Marcus Aurelius, the go-to philosopher for the pithy quote and the Facebook meme, said something that rarely gets highlighted, but I think is especially profound. It’s this: The secret of all victory lies in the organization of the non-obvious.
Not one of those quotes that hits you between the eyes, perhaps, although it did so for me, but that’s perhaps because it touches on some of the essential points in my book, The Untrue Story of You.
‘Unpacking’ the comment (as philosophers love to say) the first important phrase is “victory”, so what is this victory? There is only one victory worth having: victory over ourselves. Why should that be? As I outline in my book, ‘we’ are the creation of the past, which arises as emotions and is translated into thoughts.
Until we see this process, we are victims of the past, destined to recreate past actions over and over again.
So, turning to the next phrase, the organization of the non-obvious, what is it about ourselves that is non-obvious?
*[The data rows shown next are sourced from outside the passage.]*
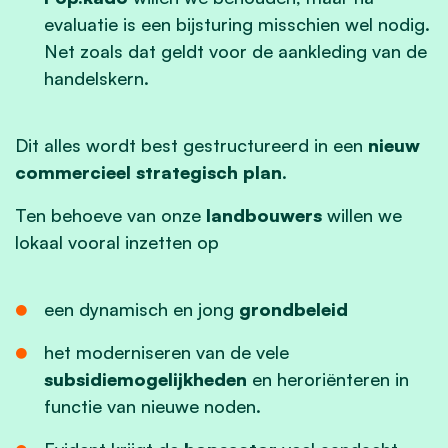
evaluatie is een bijsturing misschien wel nodig.
Net zoals dat geldt voor de aankleding van de
handelskern.
Dit alles wordt best gestructureerd in een
nieuw
commercieel strategisch plan
.
Ten behoeve van onze
landbouwers
willen we
lokaal vooral inzetten op
een dynamisch en jong
grondbeleid
het moderniseren van de vele
subsidiemogelijkheden
en heroriënteren in
functie van nieuwe noden.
Well, for one, the very idea of the self itself seems obvious—to the point that we just assume there is an autonomous and constant self in control—but it isn’t obvious at all. In fact, the longer and closer you look, the more opaque it all becomes. Eventually, you will see there is nobody there!
The other non-obvious thing, leading from that insight, is that there is no thinker, only thoughts. As I say in my book’s central koan: The thought thinks the thinker.
And so, when you see these things with absolute clarity, when you see what thoughts are, where they come from and what they are doing—when you have organized the non-obvious—only then will you have victory over yourself.